Financial results: record revenue and deleveraging
Chief Financial Officer Wayne Drier said fourth-quarter financial results were driven by record copper concentrate sales, a 59% increase in gold doré sales, the commencement of gold concentrate sales, and stronger copper and gold prices. Quarterly revenue rose to a record $320 million, up $143 million from the third quarter.
Consolidated C1 cash costs per pound increased about 1.5% quarter-over-quarter, which Drier said was predominantly due to Tucumã, where higher transportation demurrage and port costs related to COP30 activities in Pará State added about $0.10 per pound to Tucumã’s C1 costs. Drier said Tucumã’s costs were also impacted by the accelerated amortization tied to the mill liner issue discussed by DeFilippo.
Gold C1 cash costs per ounce declined about 29% from the third quarter. Adjusted EBITDA was $186.7 million in the fourth quarter and $409.7 million for the full year. Adjusted net income attributable to owners of the company was $108.4 million for the quarter and $220.4 million for the year, or $1.04 and $2.12 per share, respectively.
Drier said liquidity at quarter-end was $150.4 million, including $105.4 million in cash and cash equivalents and $45 million of undrawn availability under the revolving credit facility. Net debt declined to about $502 million at year-end from $545 million at the end of the third quarter. The net debt leverage ratio improved to 1.2x at the end of the fourth quarter from 1.9x in the third quarter and 2.6x at the end of 2024.

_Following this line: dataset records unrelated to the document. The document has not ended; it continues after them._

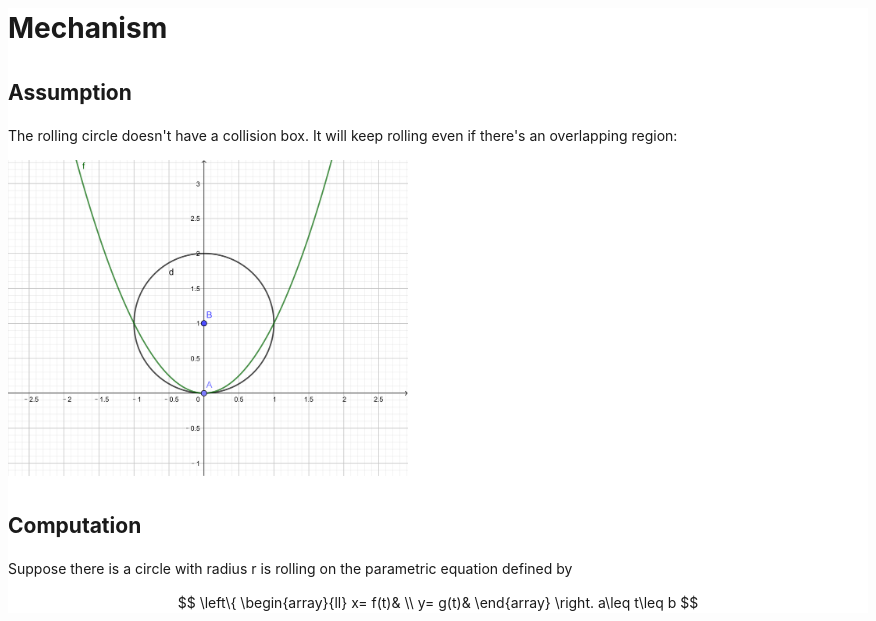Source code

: # Mechanism

## Assumption

The rolling circle doesn't have a collision box. It will keep rolling even if there's an overlapping region:

<img src="doc/images/overlap.svg" width="400px">

## Computation

Suppose there is a circle with radius r is rolling on the parametric equation defined by

$$
\left\{ 
    \begin{array}{ll} 
        x= f(t)& \\ 
        y= g(t)& 
    \end{array} 
    \right. 
    a\leq t\leq b
$$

Capital allocation: debt reduction first, then potential shareholder returns
Management said debt reduction and a return to shareholders are intended to be key elements of its midterm capital allocation strategy, supported by expected production growth in 2026 and additional cash flow from Xavantina’s gold concentrate sales. Drier said Ero had $155 million drawn on its revolver at December 31 and intends to pay it down fully in 2026. The company also said it aims to maintain a strong cash position and target a net debt to EBITDA ratio below 1x before commencing a return of capital program.
During Q&A, DeFilippo described the pathway toward capital returns as dependent on (1) getting net leverage below 1x, (2) paying down the revolver, and (3) continued discussions with top shareholders about structure and timing. He also reiterated that Furnas remains “a few years out,” and said Ero has the appetite to advance the project as quickly as possible, while continuing work on a pre-feasibility study and permitting.
As a final update, DeFilippo said the company plans to host a Capital Markets Day in mid-September in São Paulo, with an in-person and virtual option, and that details would be posted to Ero’s website.
About Ero Copper (NYSE:ERO)
Ero Copper Corp (NYSE: ERO) is a Canada-based natural resource company focused on the production of copper concentrate from its Brazilian operations. The company’s flagship asset is the Vale do Curaçá mining complex in the state of Bahia, which includes multiple underground mines and a centralized processing facility. Ero Copper’s primary product is copper concentrate, which is sold to smelters and end users around the world.
The Vale do Curaçá complex comprises the Pilar and Surubim underground mines, supported by a fully integrated processing plant.